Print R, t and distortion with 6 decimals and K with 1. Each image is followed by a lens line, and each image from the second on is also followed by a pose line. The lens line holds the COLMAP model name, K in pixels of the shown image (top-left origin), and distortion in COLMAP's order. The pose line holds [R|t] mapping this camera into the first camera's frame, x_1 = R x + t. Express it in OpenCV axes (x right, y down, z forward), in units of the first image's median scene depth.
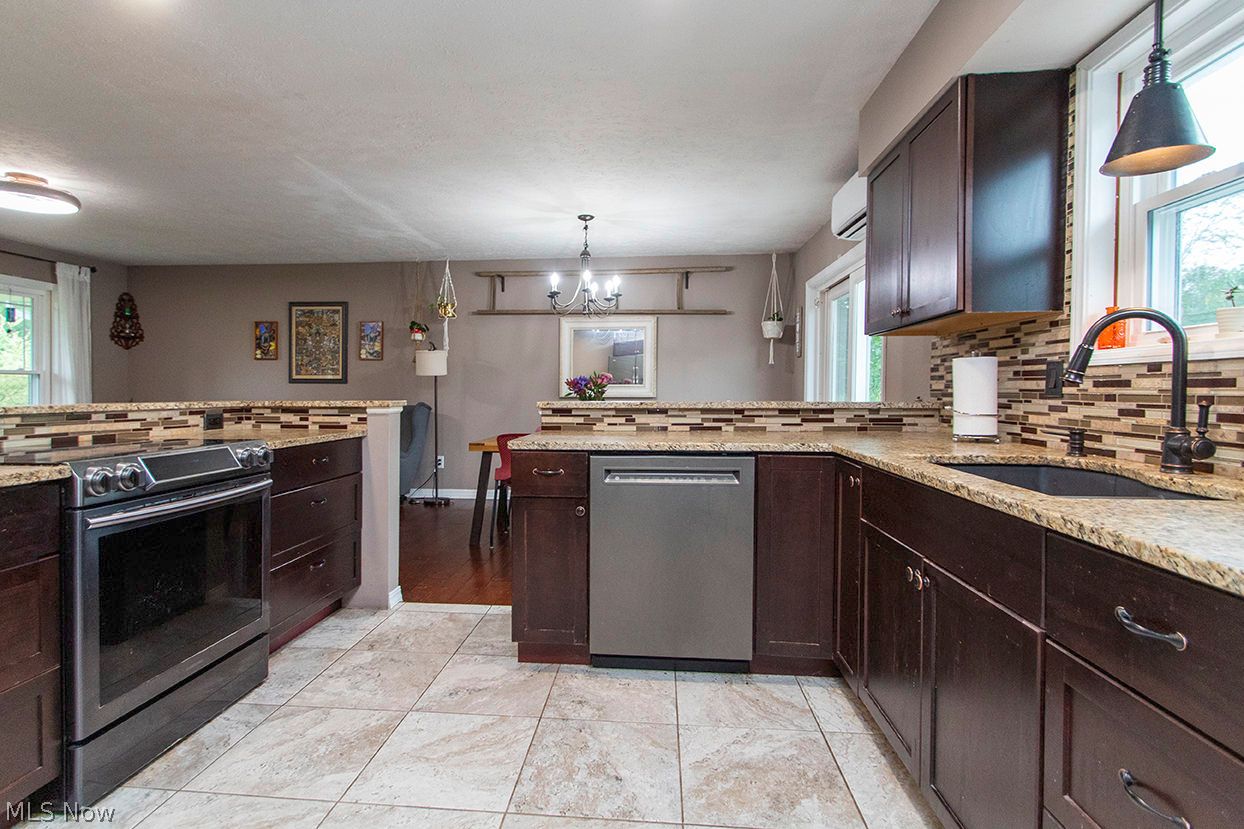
lens RADIAL K [[597.7, 0, 614.9], [0, 597.7, 404.8], [0, 0, 1]] dist [0.001609, -0.001953]
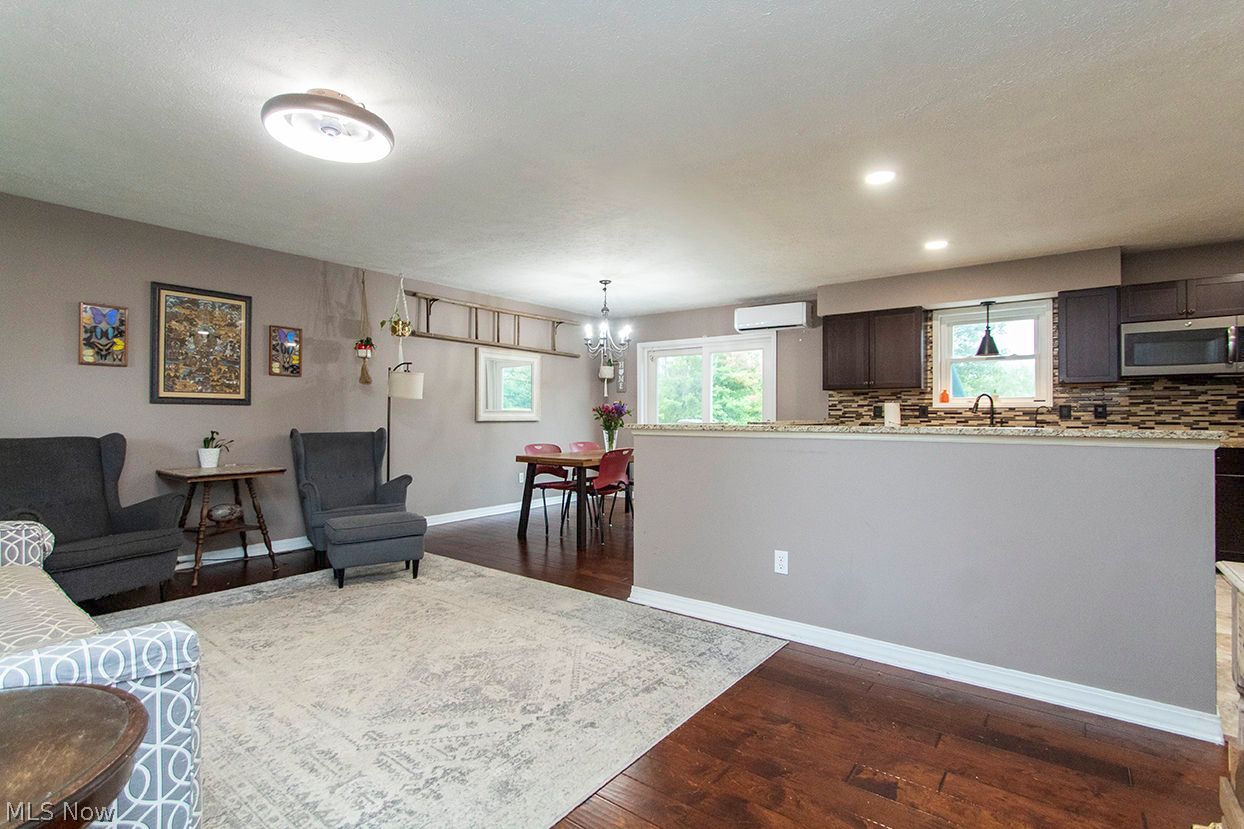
lens RADIAL K [[584.6, 0, 608.6], [0, 584.6, 408.6], [0, 0, 1]] dist [-0.004161, -0.000673]
pose [[0.554329, 0.010827, 0.832227, -1.748489], [0.018553, 0.999506, -0.025360, -0.009190], [-0.832091, 0.029498, 0.553855, 0.477760]]
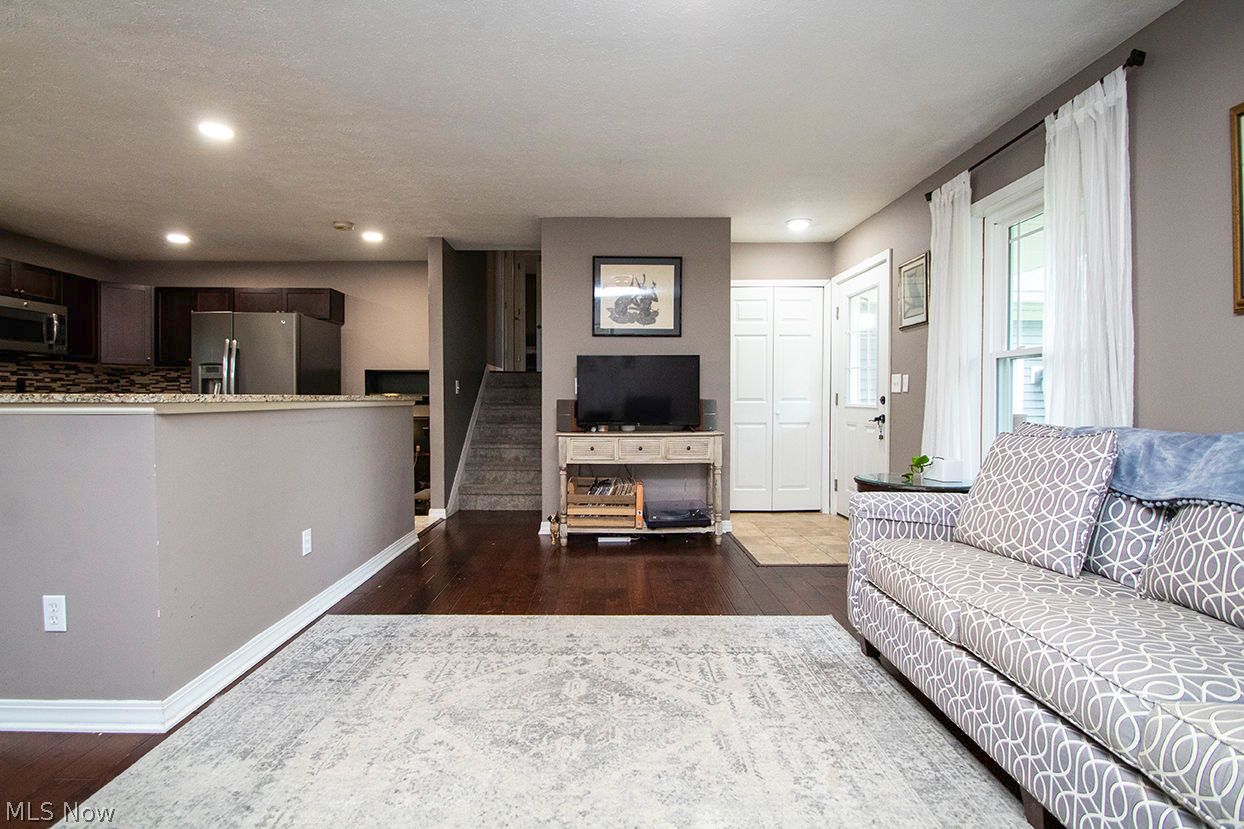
lens RADIAL K [[584.6, 0, 606.9], [0, 584.6, 407.2], [0, 0, 1]] dist [-0.004161, -0.000673]
pose [[-0.996989, 0.003371, -0.077466, -1.144118], [0.000281, 0.999205, 0.039860, -0.019178], [0.077538, 0.039719, -0.996198, 1.778439]]
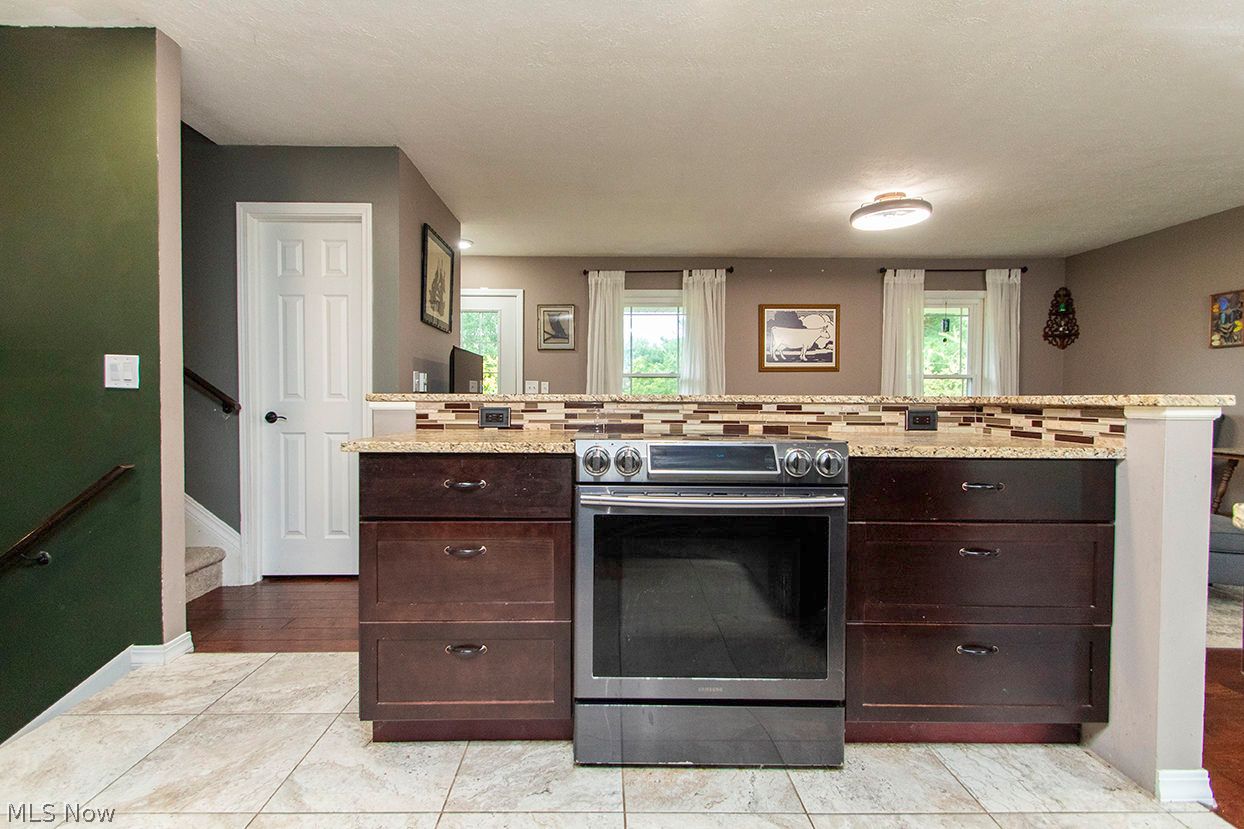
lens RADIAL K [[597.7, 0, 609.0], [0, 597.7, 404.1], [0, 0, 1]] dist [0.001609, -0.001953]
pose [[0.085189, 0.010410, -0.996310, 0.096323], [-0.028319, 0.999567, 0.008022, 0.010976], [0.995962, 0.027531, 0.085447, 0.506773]]
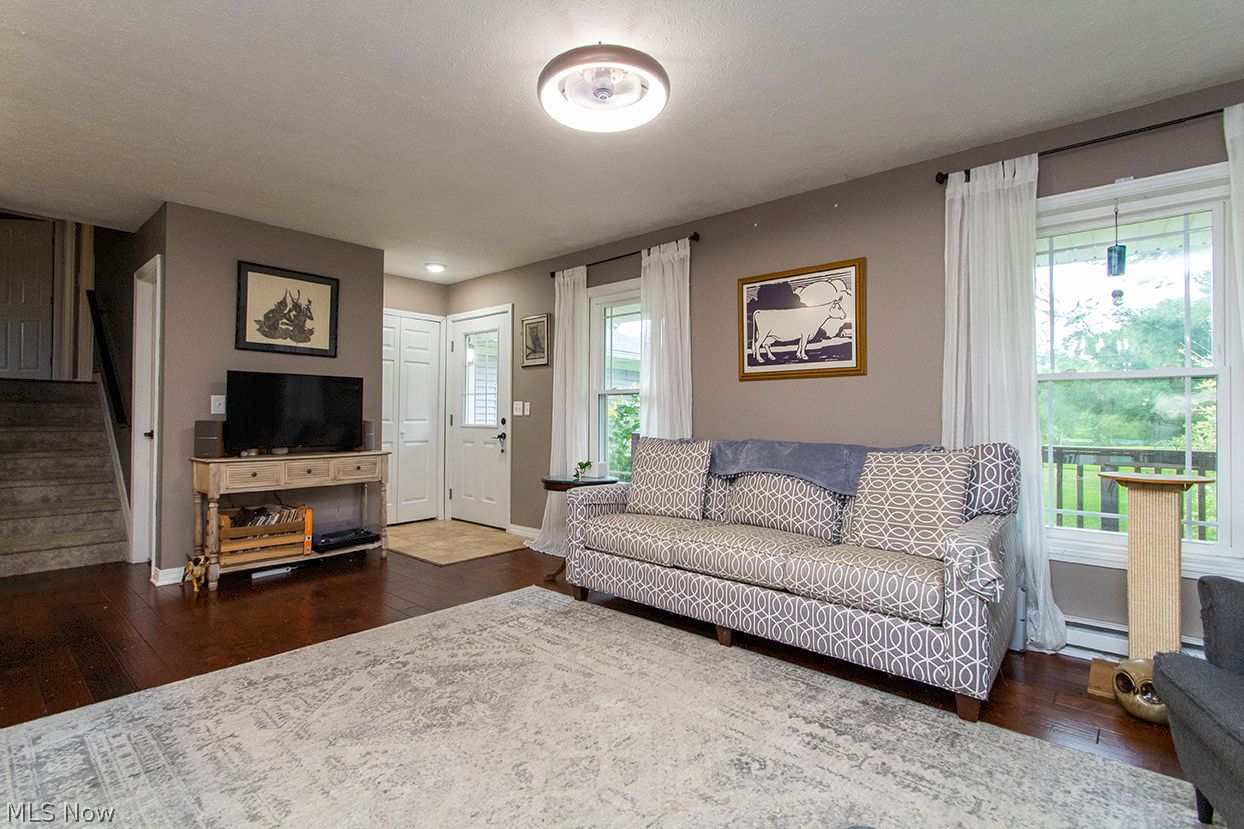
lens RADIAL K [[584.6, 0, 608.4], [0, 584.6, 413.3], [0, 0, 1]] dist [-0.004161, -0.000673]
pose [[-0.607129, -0.009700, -0.794544, -0.666682], [-0.025801, 0.999639, 0.007511, -0.026744], [0.794184, 0.025060, -0.607160, 1.755880]]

::::

Task requirements
Lay out the lines above as a JSON list of strings, one string per line, with blank lines left out. Leave the pictures out of the list.

Response below
[
  "Print R, t and distortion with 6 decimals and K with 1. Each image is followed by a lens line, and each image from the second on is also followed by a pose line. The lens line holds the COLMAP model name, K in pixels of the shown image (top-left origin), and distortion in COLMAP's order. The pose line holds [R|t] mapping this camera into the first camera's frame, x_1 = R x + t. Express it in OpenCV axes (x right, y down, z forward), in units of the first image's median scene depth.",
  "lens RADIAL K [[597.7, 0, 614.9], [0, 597.7, 404.8], [0, 0, 1]] dist [0.001609, -0.001953]",
  "lens RADIAL K [[584.6, 0, 608.6], [0, 584.6, 408.6], [0, 0, 1]] dist [-0.004161, -0.000673]",
  "pose [[0.554329, 0.010827, 0.832227, -1.748489], [0.018553, 0.999506, -0.025360, -0.009190], [-0.832091, 0.029498, 0.553855, 0.477760]]",
  "lens RADIAL K [[584.6, 0, 606.9], [0, 584.6, 407.2], [0, 0, 1]] dist [-0.004161, -0.000673]",
  "pose [[-0.996989, 0.003371, -0.077466, -1.144118], [0.000281, 0.999205, 0.039860, -0.019178], [0.077538, 0.039719, -0.996198, 1.778439]]",
  "lens RADIAL K [[597.7, 0, 609.0], [0, 597.7, 404.1], [0, 0, 1]] dist [0.001609, -0.001953]",
  "pose [[0.085189, 0.010410, -0.996310, 0.096323], [-0.028319, 0.999567, 0.008022, 0.010976], [0.995962, 0.027531, 0.085447, 0.506773]]",
  "lens RADIAL K [[584.6, 0, 608.4], [0, 584.6, 413.3], [0, 0, 1]] dist [-0.004161, -0.000673]",
  "pose [[-0.607129, -0.009700, -0.794544, -0.666682], [-0.025801, 0.999639, 0.007511, -0.026744], [0.794184, 0.025060, -0.607160, 1.755880]]"
]